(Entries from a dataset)
'''
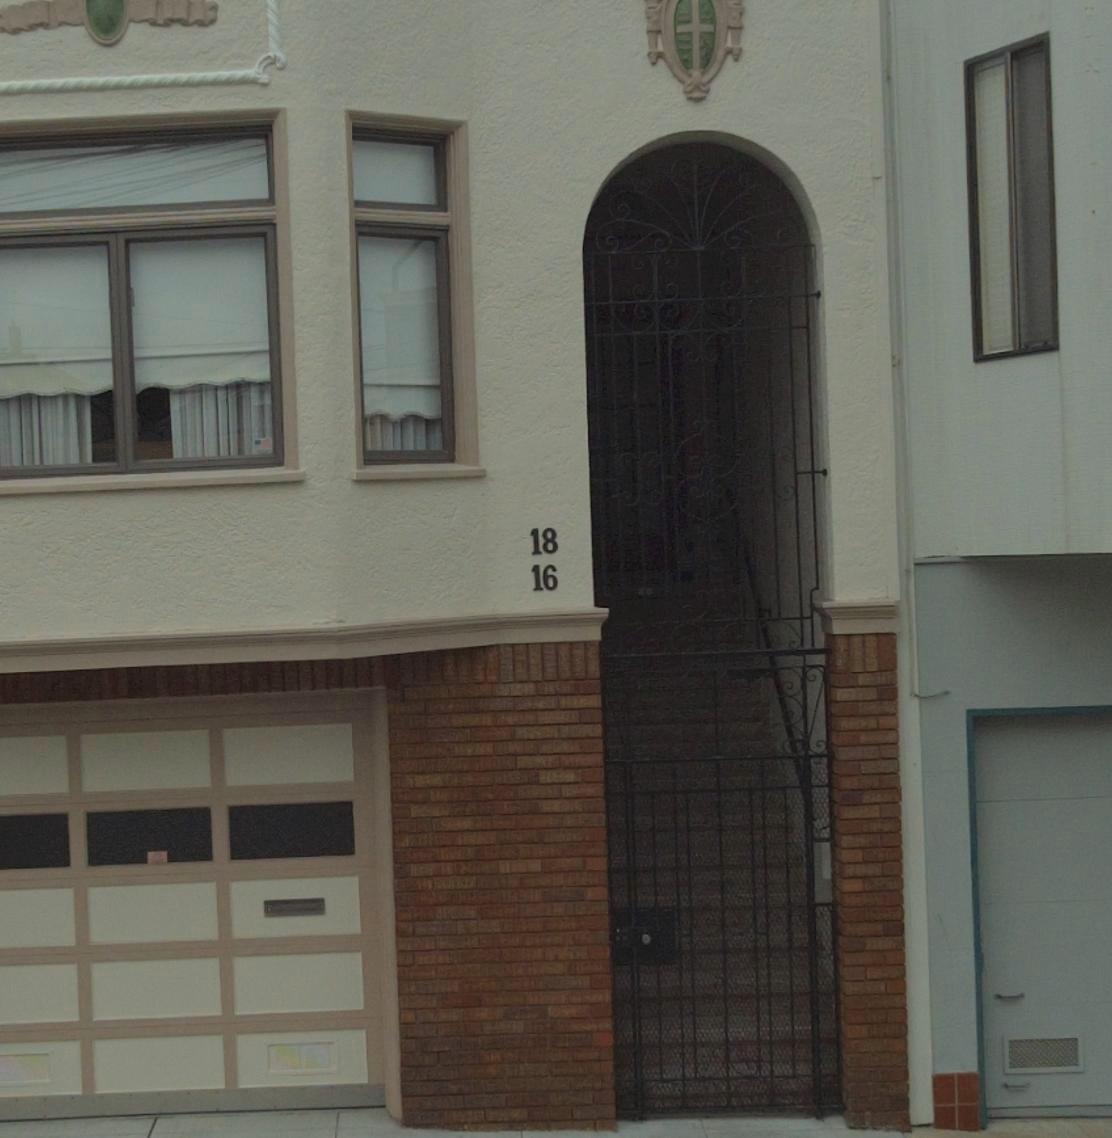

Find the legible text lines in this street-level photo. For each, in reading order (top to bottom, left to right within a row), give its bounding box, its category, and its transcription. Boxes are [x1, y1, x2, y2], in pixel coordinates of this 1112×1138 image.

[529, 525, 560, 557] StreetNumber: 18
[529, 563, 560, 593] StreetNumber: 16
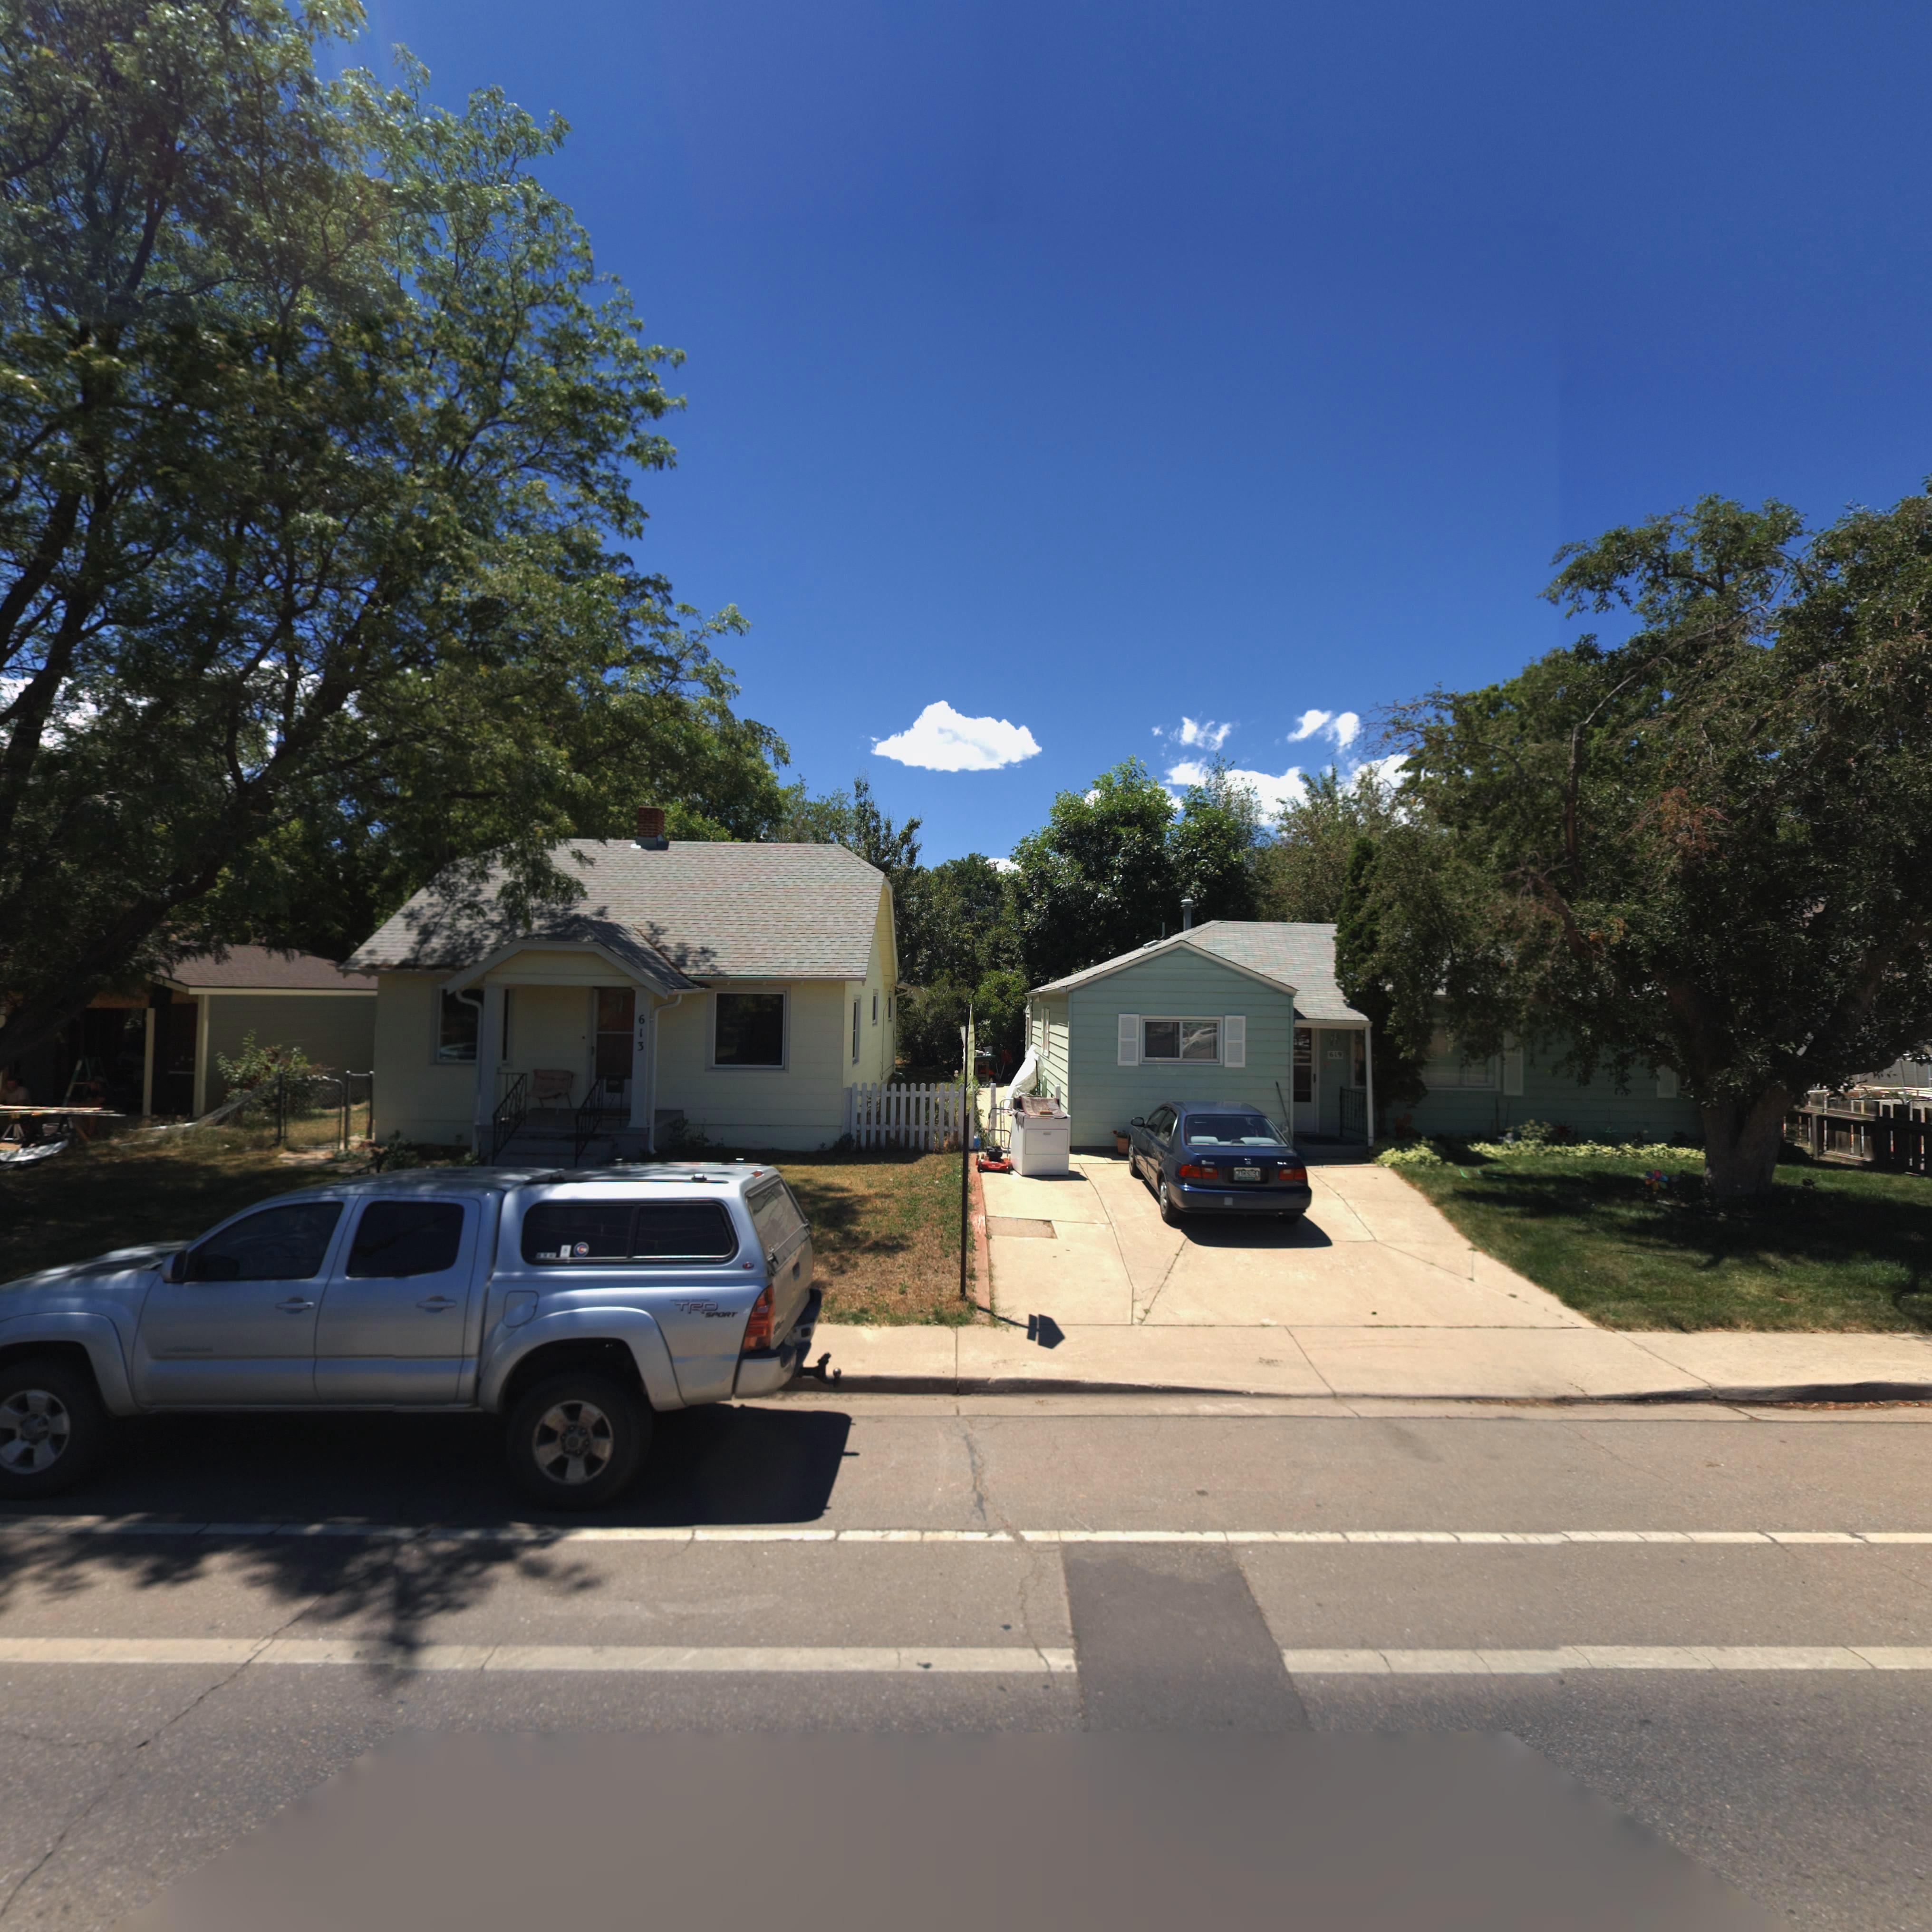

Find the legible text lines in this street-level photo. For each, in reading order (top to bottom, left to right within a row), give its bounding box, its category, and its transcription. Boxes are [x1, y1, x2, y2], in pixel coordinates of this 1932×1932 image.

[637, 1013, 646, 1052] StreetNumber: 613
[1329, 1051, 1342, 1058] StreetNumber: 619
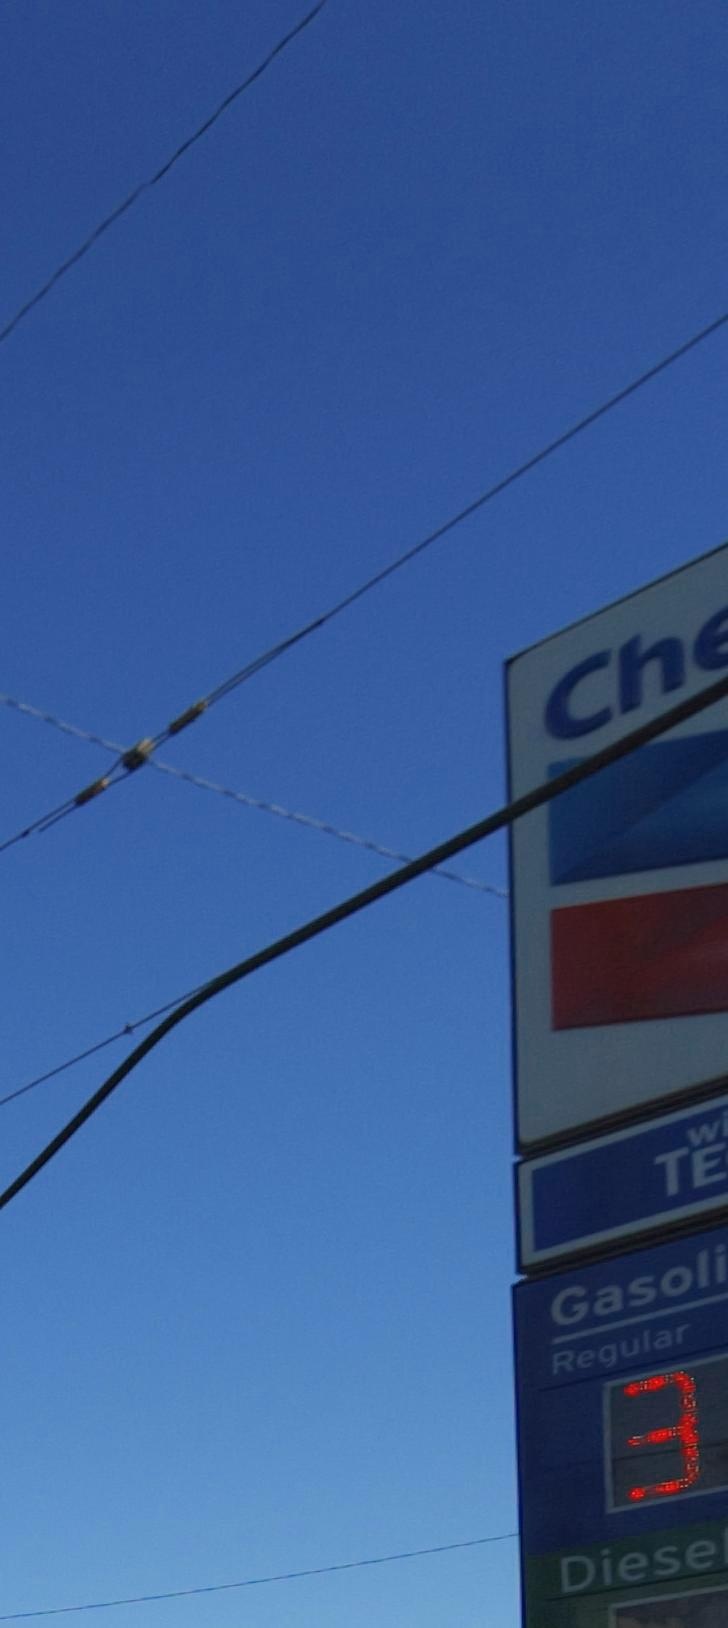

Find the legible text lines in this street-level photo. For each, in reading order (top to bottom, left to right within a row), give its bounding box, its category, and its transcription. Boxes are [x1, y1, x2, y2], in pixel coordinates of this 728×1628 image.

[530, 629, 689, 754] BusinessName: Ch
[681, 1116, 723, 1150] None: w
[647, 1134, 728, 1201] None: TE
[546, 1240, 728, 1335] None: Gasoli
[550, 1321, 693, 1378] None: Regular
[619, 1362, 704, 1504] None: 3
[558, 1536, 718, 1600] None: Diese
'''
(The task) Rewrite the entries above, changing each occurrence of "street-level photo" to "street-view image" and keeping everything else the same. Leave the pictures out.

(Exercise solution)
Find the legible text lines in this street-view image. For each, in reading order (top to bottom, left to right within a row), give its bounding box, its category, and its transcription. Boxes are [x1, y1, x2, y2], in pixel coordinates of this 1112×1138 image.

[529, 525, 560, 557] StreetNumber: 18
[529, 563, 560, 593] StreetNumber: 16

Find the legible text lines in this street-view image. For each, in reading order (top to bottom, left to right within a row), give its bounding box, its category, and its transcription. Boxes are [x1, y1, x2, y2], in pixel coordinates of this 1932×1932 image.

[637, 1013, 646, 1052] StreetNumber: 613
[1329, 1051, 1342, 1058] StreetNumber: 619

Find the legible text lines in this street-view image. For each, in reading order (top to bottom, left to right within a row), give its bounding box, its category, and its transcription. Boxes are [x1, y1, x2, y2], in pixel coordinates of this 728×1628 image.

[530, 629, 689, 754] BusinessName: Ch
[681, 1116, 723, 1150] None: w
[647, 1134, 728, 1201] None: TE
[546, 1240, 728, 1335] None: Gasoli
[550, 1321, 693, 1378] None: Regular
[619, 1362, 704, 1504] None: 3
[558, 1536, 718, 1600] None: Diese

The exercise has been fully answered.